Mystery solved: Star biotech team rallies behind a $36M diabetes spinout from Salk

Rich Heyman

The mystery of Ron Evans' new biotech startup has been solved. Armed with $36 million in cash from A-list venture investors and backed by a pro team recruited from Rich Heyman's Aragon/Seragon starring cancer drug startups, the prominent Salk investigator and his old buddy Heyman are coming out of stealth mode today with a new company called Metacrine.

"We have two assets out of Salk," says Takeda vet Neil McDonnell, who was brought in to run the show as CEO of the San Diego-based company. "One is an insulin sensitizer and the other has applications in NASH and other kinds of liver diseases."

Evans specialized early on in the role that nuclear hormone receptors play in cancer, and he's also been working on a new treatment that controls the formation of fat cells--which could play a big role in treating Type 2 diabetes.
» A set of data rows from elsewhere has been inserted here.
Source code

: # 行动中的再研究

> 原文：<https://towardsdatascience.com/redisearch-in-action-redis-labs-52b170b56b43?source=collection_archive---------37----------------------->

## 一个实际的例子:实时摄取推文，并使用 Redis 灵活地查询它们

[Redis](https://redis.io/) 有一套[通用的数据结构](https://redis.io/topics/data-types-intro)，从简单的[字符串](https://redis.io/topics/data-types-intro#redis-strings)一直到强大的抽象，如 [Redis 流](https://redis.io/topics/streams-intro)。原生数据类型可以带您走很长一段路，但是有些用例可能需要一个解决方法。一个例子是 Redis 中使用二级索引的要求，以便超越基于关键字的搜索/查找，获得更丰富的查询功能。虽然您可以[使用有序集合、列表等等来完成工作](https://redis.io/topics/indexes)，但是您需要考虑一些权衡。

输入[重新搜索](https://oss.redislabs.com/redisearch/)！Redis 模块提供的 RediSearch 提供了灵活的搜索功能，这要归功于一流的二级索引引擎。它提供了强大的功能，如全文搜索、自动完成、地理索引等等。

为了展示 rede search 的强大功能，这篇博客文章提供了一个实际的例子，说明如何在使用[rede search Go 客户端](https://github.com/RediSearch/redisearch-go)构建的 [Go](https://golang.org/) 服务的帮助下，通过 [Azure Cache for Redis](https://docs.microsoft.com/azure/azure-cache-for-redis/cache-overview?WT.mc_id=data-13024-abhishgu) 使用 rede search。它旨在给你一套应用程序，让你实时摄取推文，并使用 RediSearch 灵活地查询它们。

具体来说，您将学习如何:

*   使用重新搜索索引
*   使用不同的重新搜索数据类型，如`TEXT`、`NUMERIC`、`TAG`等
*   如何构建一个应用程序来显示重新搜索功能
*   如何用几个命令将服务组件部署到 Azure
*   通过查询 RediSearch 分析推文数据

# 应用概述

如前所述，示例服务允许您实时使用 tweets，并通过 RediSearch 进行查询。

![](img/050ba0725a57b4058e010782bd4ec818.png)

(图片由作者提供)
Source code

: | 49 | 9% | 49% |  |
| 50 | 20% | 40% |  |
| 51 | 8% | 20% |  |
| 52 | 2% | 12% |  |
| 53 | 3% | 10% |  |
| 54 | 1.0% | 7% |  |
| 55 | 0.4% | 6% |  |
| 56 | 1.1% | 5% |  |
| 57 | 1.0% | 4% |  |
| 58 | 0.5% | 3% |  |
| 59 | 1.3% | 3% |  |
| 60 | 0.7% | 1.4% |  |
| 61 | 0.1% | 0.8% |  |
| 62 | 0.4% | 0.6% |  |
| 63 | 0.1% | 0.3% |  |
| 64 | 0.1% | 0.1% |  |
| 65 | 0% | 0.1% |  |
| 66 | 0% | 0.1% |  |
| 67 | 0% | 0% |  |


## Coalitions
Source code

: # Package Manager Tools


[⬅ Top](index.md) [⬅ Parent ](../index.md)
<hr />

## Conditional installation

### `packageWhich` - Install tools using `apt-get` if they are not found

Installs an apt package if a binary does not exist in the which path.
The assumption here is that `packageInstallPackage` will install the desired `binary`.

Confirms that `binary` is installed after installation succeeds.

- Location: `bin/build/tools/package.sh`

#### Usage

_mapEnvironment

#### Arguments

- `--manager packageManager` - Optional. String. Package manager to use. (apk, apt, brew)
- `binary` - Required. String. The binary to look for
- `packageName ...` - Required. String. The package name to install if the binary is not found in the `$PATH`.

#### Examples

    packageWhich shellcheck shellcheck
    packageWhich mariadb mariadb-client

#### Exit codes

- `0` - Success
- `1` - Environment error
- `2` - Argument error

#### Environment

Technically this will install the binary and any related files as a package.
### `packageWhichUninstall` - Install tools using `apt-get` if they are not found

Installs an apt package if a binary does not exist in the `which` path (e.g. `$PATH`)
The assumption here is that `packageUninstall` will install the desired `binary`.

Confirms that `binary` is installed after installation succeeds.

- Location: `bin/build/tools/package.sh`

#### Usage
The news resolves a mystery that first popped up last April as Metacrine filed a form with the SEC on its fundraising work. The combination of Evans' name alongside the Aragon/Seragon crowd quickly fanned rumors over the biotech's drug target and plans.

Neil McDonnell

Diabetes is a big field dominated by a small herd of pharma giants like Sanofi ($SNY), Novo Nordisk ($NVO), Eli Lilly ($LLY) and Johnson & Johnson ($JNJ). Lining up alongside that major league rivalry you'll find 14 staffers currently on board at Metacrine, including a medicinal chemistry team and business staffers who helped create--and sell--Aragon (a $1 billion deal) and Seragon ($1.7 billion-plus) to J&J and Roche ($RHHBY), two of the biggest players in biopharma. And Metacrine is also aiming high.

"If you look at what most drugs do," says McDonnell, the main job is to "produce more insulin, safely." The trick is to differentiate yourself somehow, which helped inspire a wave of new drugs like SGLT2 therapies. "Now," he adds, "the Holy Grail is to find drugs that improve insulin sensitivity."

Conventional wisdom in biotech would assert that Metacrine is facing tough odds. Phase III diabetes programs require multiple, expensive studies with thousands of patients to demonstrate a clear safety profile for a primary care disease with millions of patients. That can leave a biotech out twisting in the wind unless a major partner comes along to collaborate following proof-of-concept data. NASH, meanwhile, has been attracting a growing number of developers as the patient crowd afflicted by fatty liver disease swells rapidly.

In part because the diabetes field is so competitive, Metacrine isn't saying much by way of explaining the biologic pathway that it's blazing. But McDonnell says that he has solid animal data from multiple models in hand, and given the way the drug works, he expects that the company can start to nail down its own proof-of-concept data among diabetics early on in the clinic.

Just don't ask the CEO for a timeline on clinical studies, because he's not providing that right now either.

McDonnell first got involved with the close-knit group at Metacrine at JP Morgan last January. The former diabetes R&D chief at Takeda has close ties to UCSD Professor Jerry Olefsky, a Takeda adviser who had worked with Evans on some of the early diabetes research. When Evans said they were looking for a CEO, Olefsky offered McDonnell's name. Heyman, the executive chairman at the company, and Evans go all the way back to their postdoc days.

Arch Venture Partners, which has been tilting against a score of biotech windmills in recent years in pursuit of groundbreaking scientific advances, joined EcoR1 Capital, Polaris Partners and venBio in the round.